Once a month during the academic year, the statistics faculty select a paper for our students to read and discuss. Papers are selected based on their impact or historical value, or because they contain useful techniques or results.
Efron, B., Hastie, T., Johnstone, I. and Tibshirani, R. (2004) Least angle regression. The Annals of Statistics, 32, 407–499.
Notes preparer: Kun Chen
In many problems, we have available a large collection of predictors from which we hope to select a parsimonious set for accurate prediction of a response variable. Classical model selection algorithms include forward selection, backward elimination, stepwise selection, and their stagewise versions, while in the era of big data, methods under the learning scheme of “regularization + optimization”, as exemplified by Lasso, have undergone exciting development. Given that these seemingly very different approaches often produce models with striking similarity, a natural question arises: is there any intrinsic connection between them?

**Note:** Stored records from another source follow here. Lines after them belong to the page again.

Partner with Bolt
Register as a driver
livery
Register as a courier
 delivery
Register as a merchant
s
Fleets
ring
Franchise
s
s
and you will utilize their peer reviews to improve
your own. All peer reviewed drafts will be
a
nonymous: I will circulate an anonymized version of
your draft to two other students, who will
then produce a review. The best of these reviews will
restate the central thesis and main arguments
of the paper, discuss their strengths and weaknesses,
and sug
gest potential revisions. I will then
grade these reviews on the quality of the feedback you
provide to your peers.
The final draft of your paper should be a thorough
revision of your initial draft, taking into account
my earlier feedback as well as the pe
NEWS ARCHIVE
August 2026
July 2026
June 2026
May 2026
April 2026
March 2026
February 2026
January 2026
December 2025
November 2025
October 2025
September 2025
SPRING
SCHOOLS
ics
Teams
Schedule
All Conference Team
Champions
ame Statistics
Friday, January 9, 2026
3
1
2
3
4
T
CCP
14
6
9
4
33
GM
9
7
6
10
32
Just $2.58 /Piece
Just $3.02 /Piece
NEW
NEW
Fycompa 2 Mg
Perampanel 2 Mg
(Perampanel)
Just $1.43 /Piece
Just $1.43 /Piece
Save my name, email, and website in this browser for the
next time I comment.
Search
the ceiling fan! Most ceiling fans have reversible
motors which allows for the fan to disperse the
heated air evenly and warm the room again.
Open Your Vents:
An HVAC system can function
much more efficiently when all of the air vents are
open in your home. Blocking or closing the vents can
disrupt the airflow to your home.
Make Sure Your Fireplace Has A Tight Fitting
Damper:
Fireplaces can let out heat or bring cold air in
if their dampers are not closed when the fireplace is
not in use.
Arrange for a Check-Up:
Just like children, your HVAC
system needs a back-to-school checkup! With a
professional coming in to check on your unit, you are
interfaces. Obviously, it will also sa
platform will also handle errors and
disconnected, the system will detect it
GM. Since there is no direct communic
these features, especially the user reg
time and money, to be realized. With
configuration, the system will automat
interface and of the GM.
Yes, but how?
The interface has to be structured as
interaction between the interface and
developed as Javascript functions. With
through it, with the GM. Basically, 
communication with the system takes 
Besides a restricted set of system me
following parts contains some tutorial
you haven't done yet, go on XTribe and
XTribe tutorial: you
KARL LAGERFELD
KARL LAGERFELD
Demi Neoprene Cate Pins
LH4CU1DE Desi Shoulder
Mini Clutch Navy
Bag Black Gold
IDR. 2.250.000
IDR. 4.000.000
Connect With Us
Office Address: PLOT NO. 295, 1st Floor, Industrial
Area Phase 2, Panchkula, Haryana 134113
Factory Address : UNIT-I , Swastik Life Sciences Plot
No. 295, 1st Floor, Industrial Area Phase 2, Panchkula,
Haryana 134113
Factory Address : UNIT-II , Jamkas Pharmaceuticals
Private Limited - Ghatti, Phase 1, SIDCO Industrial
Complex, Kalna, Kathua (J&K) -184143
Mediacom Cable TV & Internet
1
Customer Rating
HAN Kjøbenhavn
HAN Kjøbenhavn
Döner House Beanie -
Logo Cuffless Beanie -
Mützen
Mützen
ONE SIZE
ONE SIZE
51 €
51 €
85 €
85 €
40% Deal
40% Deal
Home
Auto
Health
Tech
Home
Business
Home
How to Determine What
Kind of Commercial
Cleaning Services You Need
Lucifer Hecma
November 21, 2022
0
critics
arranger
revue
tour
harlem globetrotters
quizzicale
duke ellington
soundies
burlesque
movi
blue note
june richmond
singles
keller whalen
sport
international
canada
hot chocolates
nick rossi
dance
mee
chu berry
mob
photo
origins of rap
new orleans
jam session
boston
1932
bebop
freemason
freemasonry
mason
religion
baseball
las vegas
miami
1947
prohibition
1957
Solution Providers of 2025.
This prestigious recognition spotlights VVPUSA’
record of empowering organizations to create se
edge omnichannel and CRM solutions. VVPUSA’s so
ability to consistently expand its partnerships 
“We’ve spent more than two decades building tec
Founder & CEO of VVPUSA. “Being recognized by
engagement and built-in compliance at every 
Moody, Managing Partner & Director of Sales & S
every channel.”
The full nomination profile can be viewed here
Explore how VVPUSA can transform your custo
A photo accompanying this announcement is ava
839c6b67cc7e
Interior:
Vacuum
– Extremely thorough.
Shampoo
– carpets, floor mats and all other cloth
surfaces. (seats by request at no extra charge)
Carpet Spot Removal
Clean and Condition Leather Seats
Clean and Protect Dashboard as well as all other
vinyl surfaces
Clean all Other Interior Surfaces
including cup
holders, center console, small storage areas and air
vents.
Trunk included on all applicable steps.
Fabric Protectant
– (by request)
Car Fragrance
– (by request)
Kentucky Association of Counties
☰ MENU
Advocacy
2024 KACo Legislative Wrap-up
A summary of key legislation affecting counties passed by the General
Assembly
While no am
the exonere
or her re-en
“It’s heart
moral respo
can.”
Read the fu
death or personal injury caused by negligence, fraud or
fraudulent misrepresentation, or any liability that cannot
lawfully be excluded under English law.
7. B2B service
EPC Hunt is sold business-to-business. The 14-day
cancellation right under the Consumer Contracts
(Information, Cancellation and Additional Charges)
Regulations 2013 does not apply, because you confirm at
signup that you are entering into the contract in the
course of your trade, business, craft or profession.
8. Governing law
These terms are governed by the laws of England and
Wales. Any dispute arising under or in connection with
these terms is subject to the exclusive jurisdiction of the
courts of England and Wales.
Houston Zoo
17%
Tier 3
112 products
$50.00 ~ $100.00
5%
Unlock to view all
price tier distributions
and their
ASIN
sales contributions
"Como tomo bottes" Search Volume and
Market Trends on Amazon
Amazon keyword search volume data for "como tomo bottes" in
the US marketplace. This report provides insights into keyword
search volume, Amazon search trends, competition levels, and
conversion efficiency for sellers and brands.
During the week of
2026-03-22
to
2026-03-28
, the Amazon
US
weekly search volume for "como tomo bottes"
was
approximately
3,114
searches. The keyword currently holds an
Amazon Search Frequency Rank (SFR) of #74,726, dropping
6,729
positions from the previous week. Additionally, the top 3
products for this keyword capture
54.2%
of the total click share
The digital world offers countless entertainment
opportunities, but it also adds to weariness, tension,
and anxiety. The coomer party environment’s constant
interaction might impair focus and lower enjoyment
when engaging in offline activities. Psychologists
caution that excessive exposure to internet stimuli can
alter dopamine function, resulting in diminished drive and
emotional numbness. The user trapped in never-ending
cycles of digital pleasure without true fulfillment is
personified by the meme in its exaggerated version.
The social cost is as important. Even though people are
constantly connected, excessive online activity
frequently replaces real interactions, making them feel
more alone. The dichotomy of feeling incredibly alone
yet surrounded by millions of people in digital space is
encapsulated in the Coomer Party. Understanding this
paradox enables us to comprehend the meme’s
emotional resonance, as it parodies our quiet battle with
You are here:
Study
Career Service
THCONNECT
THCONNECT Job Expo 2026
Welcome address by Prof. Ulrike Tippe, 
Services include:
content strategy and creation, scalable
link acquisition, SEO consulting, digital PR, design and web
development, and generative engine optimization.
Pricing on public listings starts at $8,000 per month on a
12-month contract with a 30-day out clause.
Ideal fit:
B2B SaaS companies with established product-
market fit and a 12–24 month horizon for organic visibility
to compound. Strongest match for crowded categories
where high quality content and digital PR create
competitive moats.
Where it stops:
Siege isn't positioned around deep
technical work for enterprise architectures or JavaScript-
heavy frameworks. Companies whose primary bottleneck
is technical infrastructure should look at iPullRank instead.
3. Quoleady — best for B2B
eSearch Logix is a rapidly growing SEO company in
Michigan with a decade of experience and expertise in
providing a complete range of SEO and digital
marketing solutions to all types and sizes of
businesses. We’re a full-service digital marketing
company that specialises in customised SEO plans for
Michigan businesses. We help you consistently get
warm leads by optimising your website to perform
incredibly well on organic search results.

Efron et al. (2004) proposed Least Angle Regression (LARS), a novel model selection algorithm, to bridge Lasso and forward stagewise regression (FSR). They showed that the solution paths of either Lasso or FSR can be efficiently produced via the LARS algorithm with some simple modification. Ever since this work, there has been a revival of interest into the so called stagewise learning. Generally speaking, a stagewise algorithm builds a model from scratch and gradually increases the model complexity in a sequence of simple learning steps. As such, it was realized that LARS and stagewise learning also connect to various optimization and machine learning approaches such as steepest descend, boosting, and path-following algorithms. As noted in one of the paper’s discussion pieces, “the LARS–Lasso–boosting relationship opens the door for new insights on existing methods’ underlying statistical mechanisms and for the development of new and promising methodology.”
We will discuss the main idea of LARS, the intriguing connections between regularized estimation and stagewise learning, and some recent advances.